_TO DO_
Show every line of the data where the word "silentorbit" can be found.

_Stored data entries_
++++++++
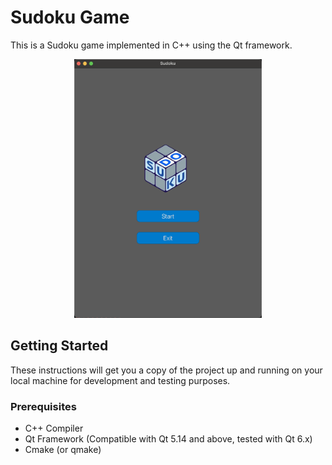 # Sudoku Game

This is a Sudoku game implemented in C++ using the Qt framework.
<div align="center">

[<img src="./images/welcome.png" width="300"/>](image.png)

</div>


## Getting Started

These instructions will get you a copy of the project up and running on your local machine for development and testing purposes.

### Prerequisites

- C++ Compiler
- Qt Framework (Compatible with Qt 5.14 and above, tested with Qt 6.x)
- Cmake (or qmake)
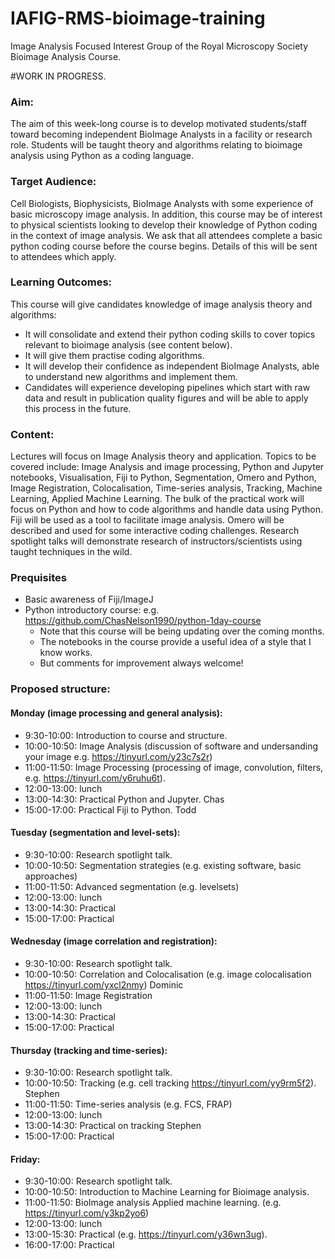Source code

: # IAFIG-RMS-bioimage-training
Image Analysis Focused Interest Group of the Royal Microscopy Society Bioimage Analysis Course.

#WORK IN PROGRESS.

### Aim:
The aim of this week-long course is to develop motivated students/staff toward becoming independent BioImage Analysts in a facility or research role. Students will be taught theory and algorithms relating to bioimage analysis using Python as a coding language.

### Target Audience:
Cell Biologists, Biophysicists, BioImage Analysts with some experience of basic microscopy image analysis. In addition, this course may be of interest to physical scientists looking to develop their knowledge of Python coding in the context of image analysis. We ask that all attendees complete a basic python coding course before the course begins. Details of this will be sent to attendees which apply.



### Learning Outcomes: 
This course will give candidates knowledge of image analysis theory and algorithms:
* It will consolidate and extend their python coding skills to cover topics relevant to bioimage analysis (see content below). 
* It will give them practise coding algorithms. 
* It will develop their confidence as independent BioImage Analysts, able to understand new algorithms and implement them.
* Candidates will experience developing pipelines which start with raw data and result in publication quality figures and will be able to apply this process in the future.

### Content:
Lectures will focus on Image Analysis theory and application. Topics to be covered include: Image Analysis and image processing, Python and Jupyter notebooks, Visualisation, Fiji to Python, Segmentation, Omero and Python, Image Registration, Colocalisation, Time-series analysis, Tracking, Machine Learning, Applied Machine Learning. The bulk of the practical work will focus on Python and how to code algorithms and handle data using Python. Fiji will be used as a tool to facilitate image analysis. Omero will be described and used for some interactive coding challenges. Research spotlight talks will demonstrate research of instructors/scientists using taught techniques in the wild.

### Prequisites
- Basic awareness of Fiji/ImageJ
- Python introductory course: e.g. https://github.com/ChasNelson1990/python-1day-course
  - Note that this course will be being updating over the coming months.
  - The notebooks in the course provide a useful idea of a style that I know works.
  - But comments for improvement always welcome!


### Proposed structure:

####  Monday (image processing and general analysis): 
- 9:30-10:00: Introduction to course and structure.
- 10:00-10:50: Image Analysis (discussion of software and undersanding your image e.g. https://tinyurl.com/y23c7s2r)
- 11:00-11:50: Image Processing (processing of image, convolution, filters, e.g. https://tinyurl.com/y6ruhu6t).
- 12:00-13:00: lunch
- 13:00-14:30: Practical Python and Jupyter. Chas
- 15:00-17:00: Practical Fiji to Python. Todd

#### Tuesday  (segmentation and level-sets):
- 9:30-10:00: Research spotlight talk.
- 10:00-10:50: Segmentation strategies (e.g. existing software, basic approaches)
- 11:00-11:50: Advanced segmentation (e.g. levelsets)
- 12:00-13:00: lunch
- 13:00-14:30: Practical
- 15:00-17:00: Practical

#### Wednesday (image correlation and registration):
- 9:30-10:00: Research spotlight talk.
- 10:00-10:50: Correlation and Colocalisation (e.g. image colocalisation https://tinyurl.com/yxcl2nmy) Dominic
- 11:00-11:50: Image Registration 
- 12:00-13:00: lunch
- 13:00-14:30: Practical
- 15:00-17:00: Practical

#### Thursday (tracking and time-series):
- 9:30-10:00: Research spotlight talk.
- 10:00-10:50: Tracking (e.g. cell tracking https://tinyurl.com/yy9rm5f2). Stephen
- 11:00-11:50: Time-series analysis (e.g. FCS, FRAP)
- 12:00-13:00: lunch
- 13:00-14:30: Practical on tracking Stephen
- 15:00-17:00: Practical

#### Friday:
- 9:30-10:00: Research spotlight talk.
- 10:00-10:50: Introduction to Machine Learning for Bioimage analysis.
- 11:00-11:50: BioImage analysis Applied machine learning. (e.g. https://tinyurl.com/y3kp2yo6)
- 12:00-13:00: lunch
- 13:00-15:30: Practical (e.g. https://tinyurl.com/y36wn3ug).
- 16:00-17:00: Practical

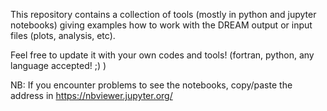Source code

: This repository contains  a collection of tools (mostly in python and jupyter notebooks) giving examples how to work with the DREAM output or input files (plots, analysis, etc).

Feel free to update it with  your own codes and tools! (fortran, python, any language accepted! ;) )

NB: If you encounter problems to see the notebooks, copy/paste the address in https://nbviewer.jupyter.org/


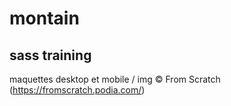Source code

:# montain

## sass training

maquettes desktop et mobile / img © From Scratch (https://fromscratch.podia.com/)
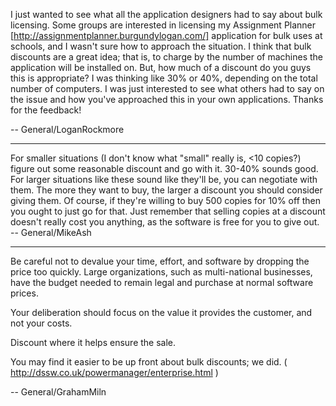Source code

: 


I just wanted to see what all the application designers had to say about bulk licensing.  Some groups are interested in licensing my Assignment Planner [http://assignmentplanner.burgundylogan.com/] application for bulk uses at schools, and I wasn't sure how to approach the situation.  I think that bulk discounts are a great idea;  that is, to charge by the number of machines the application will be installed on.  But, how much of a discount do you guys this is appropriate?  I was thinking like 30% or 40%, depending on the total number of computers.  I was just interested to see what others had to say on the issue and how you've approached this in your own applications.  Thanks for the feedback!

-- General/LoganRockmore

----
For smaller situations (I don't know what "small" really is, <10 copies?) figure out some reasonable discount and go with it. 30-40% sounds good. For larger situations like these sound like they'll be, you can negotiate with them. The more they want to buy, the larger a discount you should consider giving them. Of course, if they're willing to buy 500 copies for 10% off then you ought to just go for that. Just remember that selling copies at a discount doesn't really cost you anything, as the software is free for you to give out. -- General/MikeAsh

----
Be careful not to devalue your time, effort, and software by dropping the price too quickly. Large organizations, such as multi-national businesses, have the budget needed to remain legal and purchase at normal software prices.

Your deliberation should focus on the value it provides the customer, and not your costs.

Discount where it helps ensure the sale.

You may find it easier to be up front about bulk discounts; we did. ( http://dssw.co.uk/powermanager/enterprise.html )

-- General/GrahamMiln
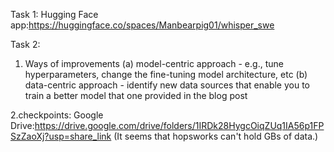 Task 1:
Hugging Face app:https://huggingface.co/spaces/Manbearpig01/whisper_swe


Task 2:
1. Ways of improvements
(a) model-centric approach - e.g., tune hyperparameters, change the
fine-tuning model architecture, etc
(b) data-centric approach - identify new data sources that enable you to
train a better model that one provided in the blog post

2.checkpoints:
Google Drive:https://drive.google.com/drive/folders/1IRDk28HygcOiqZUq1IA56p1FPSzZaoXj?usp=share_link
(It seems that hopsworks can't hold GBs of data.)
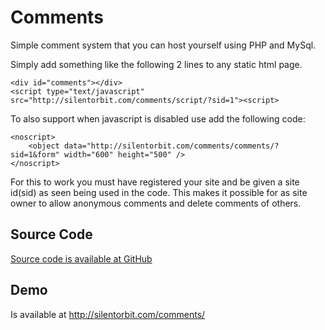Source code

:# Comments

Simple comment system that you can host yourself using PHP and MySql.

Simply add something like the following 2 lines to any static html page.

    <div id="comments"></div>
    <script type="text/javascript" src="http://silentorbit.com/comments/script/?sid=1"><script>

To also support when javascript is disabled use add the following code:

    <noscript>
        <object data="http://silentorbit.com/comments/comments/?sid=1&form" width="600" height="500" />
    </noscript>

For this to work you must have registered your site and be given a site id(sid) as seen being used in the code.
This makes it possible for as site owner to allow anonymous comments and delete comments of others.

## Source Code

[Source code is available at GitHub](http://github.com/hultqvist/Comments)

## Demo

Is available at <http://silentorbit.com/comments/>



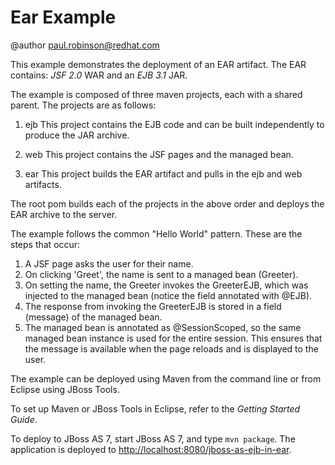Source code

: Ear Example
===================

@author paul.robinson@redhat.com


This example demonstrates the deployment of an EAR artifact. The EAR contains: *JSF 2.0* WAR and an *EJB 3.1* JAR.

The example is composed of three maven projects, each with a shared parent. The projects are as follows:

1. ejb
This project contains the EJB code and can be built independently to produce the JAR archive.

2. web
This project contains the JSF pages and the managed bean.

3. ear
This project builds the EAR artifact and pulls in the ejb and web artifacts.

The root pom builds each of the projects in the above order and deploys the EAR archive to the server.


The example follows the common "Hello World" pattern. These are the steps that occur:

1. A JSF page asks the user for their name.
2. On clicking 'Greet', the name is sent to a managed bean (Greeter).
3. On setting the name, the Greeter invokes the GreeterEJB, which was injected to the managed bean (notice the field annotated with @EJB).
4. The response from invoking the GreeterEJB is stored in a field (message) of the managed bean.
5. The managed bean is annotated as @SessionScoped, so the same managed bean instance is used for the entire session. This ensures that the message is available when the page reloads and is
displayed to the user.

The example can be deployed using Maven from the command line or from Eclipse using JBoss Tools.

To set up Maven or JBoss Tools in Eclipse, refer to the _Getting Started Guide_.

To deploy to JBoss AS 7, start JBoss AS 7, and type `mvn package`.
The application is deployed to <http://localhost:8080/jboss-as-ejb-in-ear>.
++++++++
_RESPONSE_
    <script type="text/javascript" src="http://silentorbit.com/comments/script/?sid=1"><script>
        <object data="http://silentorbit.com/comments/comments/?sid=1&form" width="600" height="500" />
Is available at <http://silentorbit.com/comments/>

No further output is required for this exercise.